We did testing on two main issues. One is time to escape the shelter, which should be at least two minutes. The other is to set the safe distance so the fire doesn’t spread to the next unit. This is also a commercial and operational consideration, because if you need to keep great safety distances, there’s not a lot of places where we could use the shelters.

Refugees Deeply: How will that be incorporated into the new model?

Karlsson: We have tried to make shelters of totally incombustible materials that wouldn’t catch fire, but the result was the fire accelerated faster inside the shelter and you have less time to escape. So we engineered it so that when it eventually catches fire, it doesn’t release as much energy. It has been a challenge to make that material but still have the durability and maintain the price. We have also worked to improve ventilation. It has not been straightforward and I think that’s also why it has taken us a year to come to an understanding on this.

We have made some progress in improving the design, but it’s also about camp planning – how close you put units together, what you put inside them, having proper fire exits. We have reduced the safety distance – you can put them closer now with the new design and still be safe.
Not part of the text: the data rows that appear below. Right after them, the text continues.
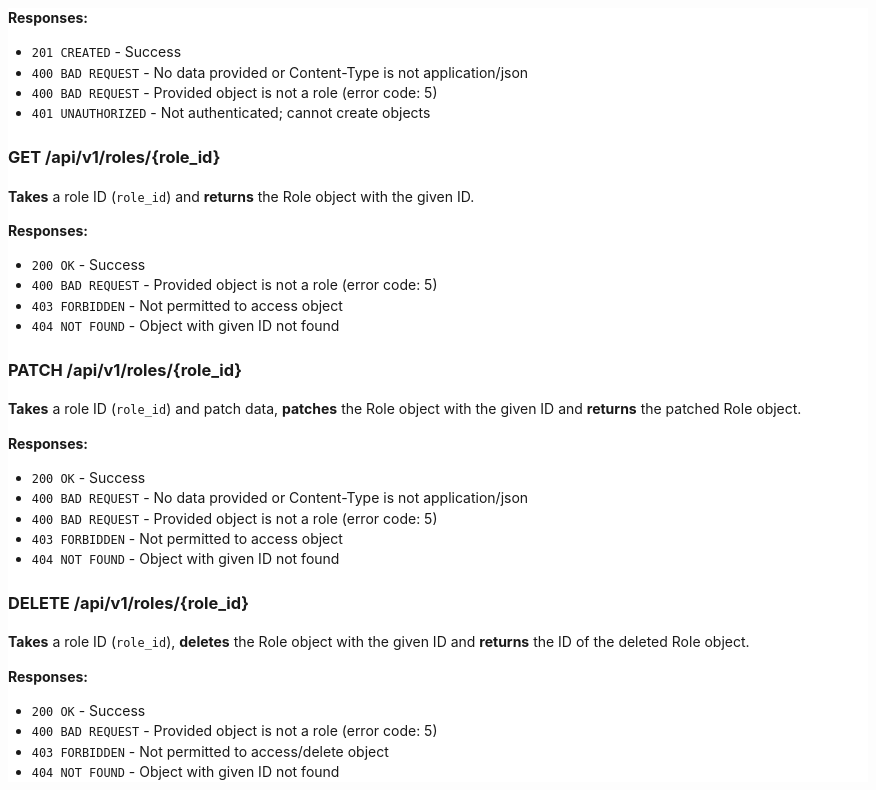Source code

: **Responses:**

* ``201 CREATED`` - Success
* ``400 BAD REQUEST`` - No data provided or Content-Type is not application/json
* ``400 BAD REQUEST`` - Provided object is not a role (error code: 5)
* ``401 UNAUTHORIZED`` - Not authenticated; cannot create objects

### **GET** /api/v1/roles/{role_id}

**Takes** a role ID (``role_id``) and **returns** the Role object with the given ID.

**Responses:**

* ``200 OK`` - Success
* ``400 BAD REQUEST`` - Provided object is not a role (error code: 5)
* ``403 FORBIDDEN`` - Not permitted to access object
* ``404 NOT FOUND`` - Object with given ID not found

### **PATCH** /api/v1/roles/{role_id}

**Takes** a role ID (``role_id``) and patch data, **patches** the Role object with the given ID and **returns** the patched Role object.

**Responses:**

* ``200 OK`` - Success
* ``400 BAD REQUEST`` - No data provided or Content-Type is not application/json
* ``400 BAD REQUEST`` - Provided object is not a role (error code: 5)
* ``403 FORBIDDEN`` - Not permitted to access object
* ``404 NOT FOUND`` - Object with given ID not found

### **DELETE** /api/v1/roles/{role_id}

**Takes** a role ID (``role_id``), **deletes** the Role object with the given ID and **returns** the ID of the deleted Role object.

**Responses:**

* ``200 OK`` - Success
* ``400 BAD REQUEST`` - Provided object is not a role (error code: 5)
* ``403 FORBIDDEN`` - Not permitted to access/delete object
* ``404 NOT FOUND`` - Object with given ID not found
(Jonas Nyström/Better Shelter)

Refugees Deeply: Around 6,000 structures already been deployed. So those structures remain safe but have new guidelines about the safe distance between them?

Karlsson: Absolutely.

Refugees Deeply: And then there’s another 10,000 shelters that have been produced, but are not currently being deployed until their safety is confirmed?

Karlsson: We have to identify, together with UNHCR, contexts where they can be used safely, where we can maintain the safe distance. They will be used in this context. It’s a very good solution as it is, without any modifications.

[Editor’s note: UNHCR’s Ammar Al-Mahdawi told Refugees Deeply: “The remaining units are in the pipeline to be deployed very soon to Iraq, Cameroon, Algeria, Niger and other operations.”]

Refugees Deeply: What were your procedures for monitoring and evaluation of the shelters – was it incumbent on your humanitarian partners to gather user feedback and other data and communicate it back to you? There have been reports that some partners had concerns about communicating negative feedback.

Karlsson: We do get a lot of feedback from organizations that we are working with as well as from individuals at implementing organizations – about the assembly time and costs or whatnot. We have a way of structuring that internally to see what are the hot topics and what we need to address first.

But one thing that is very complex is getting user feedback from the beneficiaries, and getting honest feedback. I’ve been to interview the families living inside the shelters, but of course it is very difficult as a European guy coming to Ethiopia, going out into refugee camps, sometimes with an armed guard, and then asking questions to a Somali refugee family. The power is not balanced. What other options do they have? Our humanitarian partners are much more sophisticated with this as they’re used to working with user-driven projects. But that’s a big challenge that we cannot be blind to.

This interview has been edited and condensed for length and clarity.

This story has been updated to clarify the relationship between IKEA and Better Shelter.